* DESCRIPTION OF THE TASK
Exclude every picture. Output verbatim the lines from the one containing "X120336000Y-84328000D01*" to the end of the data.

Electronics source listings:
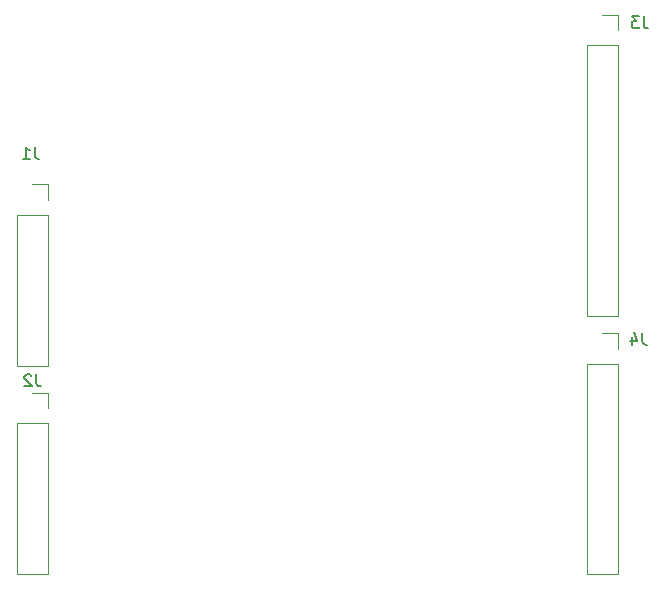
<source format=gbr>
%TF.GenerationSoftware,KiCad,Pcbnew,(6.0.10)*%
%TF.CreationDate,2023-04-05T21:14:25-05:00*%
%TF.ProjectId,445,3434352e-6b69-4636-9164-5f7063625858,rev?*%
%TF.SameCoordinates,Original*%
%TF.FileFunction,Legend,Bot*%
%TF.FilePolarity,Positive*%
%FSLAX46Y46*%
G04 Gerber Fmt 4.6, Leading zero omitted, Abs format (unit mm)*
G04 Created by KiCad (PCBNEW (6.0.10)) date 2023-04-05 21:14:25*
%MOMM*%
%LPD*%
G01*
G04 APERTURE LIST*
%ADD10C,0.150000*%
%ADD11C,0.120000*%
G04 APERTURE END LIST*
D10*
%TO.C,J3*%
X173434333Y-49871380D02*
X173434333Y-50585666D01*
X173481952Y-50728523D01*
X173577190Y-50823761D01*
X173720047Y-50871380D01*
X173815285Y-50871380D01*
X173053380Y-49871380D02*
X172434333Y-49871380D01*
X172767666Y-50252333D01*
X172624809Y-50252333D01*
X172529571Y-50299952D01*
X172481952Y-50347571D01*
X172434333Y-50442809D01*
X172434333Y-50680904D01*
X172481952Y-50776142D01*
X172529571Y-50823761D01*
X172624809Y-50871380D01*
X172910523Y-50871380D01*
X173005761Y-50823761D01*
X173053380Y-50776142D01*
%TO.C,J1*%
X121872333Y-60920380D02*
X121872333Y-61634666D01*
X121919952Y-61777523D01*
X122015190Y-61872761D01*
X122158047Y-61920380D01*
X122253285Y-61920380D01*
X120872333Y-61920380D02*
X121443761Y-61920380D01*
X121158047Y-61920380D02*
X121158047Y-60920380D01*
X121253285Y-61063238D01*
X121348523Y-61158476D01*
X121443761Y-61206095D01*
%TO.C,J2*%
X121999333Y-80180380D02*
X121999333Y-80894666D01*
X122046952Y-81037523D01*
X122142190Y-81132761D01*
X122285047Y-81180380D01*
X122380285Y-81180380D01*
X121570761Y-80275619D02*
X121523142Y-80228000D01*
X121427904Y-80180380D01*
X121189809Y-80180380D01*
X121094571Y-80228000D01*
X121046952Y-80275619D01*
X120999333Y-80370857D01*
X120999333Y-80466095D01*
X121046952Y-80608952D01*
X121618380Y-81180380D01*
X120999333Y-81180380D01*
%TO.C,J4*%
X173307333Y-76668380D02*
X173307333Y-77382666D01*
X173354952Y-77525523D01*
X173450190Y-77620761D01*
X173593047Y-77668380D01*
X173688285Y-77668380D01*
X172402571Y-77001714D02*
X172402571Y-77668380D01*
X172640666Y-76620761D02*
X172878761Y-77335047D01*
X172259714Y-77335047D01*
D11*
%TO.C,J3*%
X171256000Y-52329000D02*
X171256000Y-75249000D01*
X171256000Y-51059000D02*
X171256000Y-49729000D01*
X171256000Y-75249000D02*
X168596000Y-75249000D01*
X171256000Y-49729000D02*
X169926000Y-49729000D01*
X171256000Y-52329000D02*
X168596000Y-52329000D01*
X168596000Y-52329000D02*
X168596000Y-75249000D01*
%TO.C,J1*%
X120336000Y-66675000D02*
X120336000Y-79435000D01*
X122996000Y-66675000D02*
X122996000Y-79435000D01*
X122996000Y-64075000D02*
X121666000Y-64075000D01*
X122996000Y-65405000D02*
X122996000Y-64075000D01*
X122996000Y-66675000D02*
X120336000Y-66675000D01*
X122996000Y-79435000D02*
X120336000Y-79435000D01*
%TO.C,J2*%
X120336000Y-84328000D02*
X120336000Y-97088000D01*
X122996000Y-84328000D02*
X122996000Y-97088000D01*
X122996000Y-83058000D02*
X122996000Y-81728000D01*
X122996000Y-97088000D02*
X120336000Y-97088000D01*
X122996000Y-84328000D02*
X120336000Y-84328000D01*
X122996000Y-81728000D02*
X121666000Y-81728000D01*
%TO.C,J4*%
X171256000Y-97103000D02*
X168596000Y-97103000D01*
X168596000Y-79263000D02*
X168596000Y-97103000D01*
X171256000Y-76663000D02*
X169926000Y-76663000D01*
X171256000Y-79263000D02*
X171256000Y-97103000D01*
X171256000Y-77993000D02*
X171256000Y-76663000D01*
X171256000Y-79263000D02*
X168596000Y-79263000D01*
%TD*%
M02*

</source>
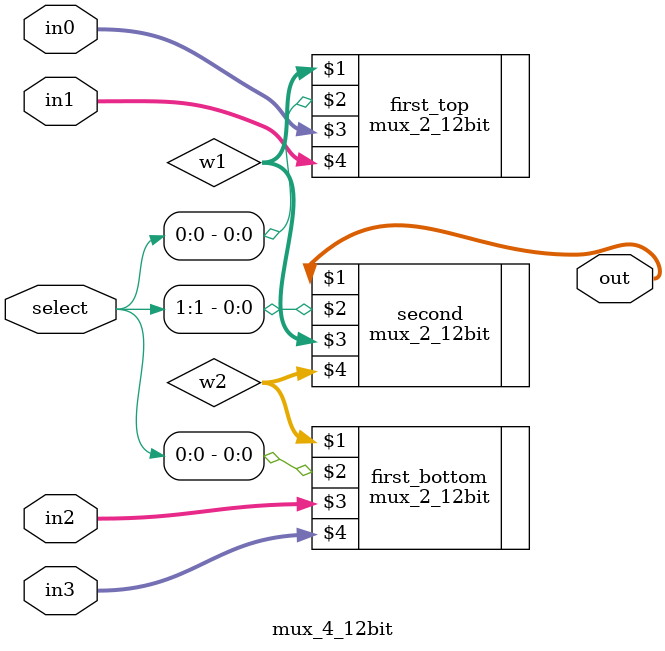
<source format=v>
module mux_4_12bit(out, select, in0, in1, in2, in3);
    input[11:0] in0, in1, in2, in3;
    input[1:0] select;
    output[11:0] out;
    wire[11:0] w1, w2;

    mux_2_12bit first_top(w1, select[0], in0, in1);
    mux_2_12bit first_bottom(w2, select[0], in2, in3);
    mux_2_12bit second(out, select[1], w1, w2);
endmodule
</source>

* ANSWER SPACE
X120336000Y-84328000D01*
X122996000Y-81728000D02*
X121666000Y-81728000D01*
%TO.C,J4*%
X171256000Y-97103000D02*
X168596000Y-97103000D01*
X168596000Y-79263000D02*
X168596000Y-97103000D01*
X171256000Y-76663000D02*
X169926000Y-76663000D01*
X171256000Y-79263000D02*
X171256000Y-97103000D01*
X171256000Y-77993000D02*
X171256000Y-76663000D01*
X171256000Y-79263000D02*
X168596000Y-79263000D01*
%TD*%
M02*

</source>
<source format=v>
module mux_4_12bit(out, select, in0, in1, in2, in3);
    input[11:0] in0, in1, in2, in3;
    input[1:0] select;
    output[11:0] out;
    wire[11:0] w1, w2;

    mux_2_12bit first_top(w1, select[0], in0, in1);
    mux_2_12bit first_bottom(w2, select[0], in2, in3);
    mux_2_12bit second(out, select[1], w1, w2);
endmodule
</source>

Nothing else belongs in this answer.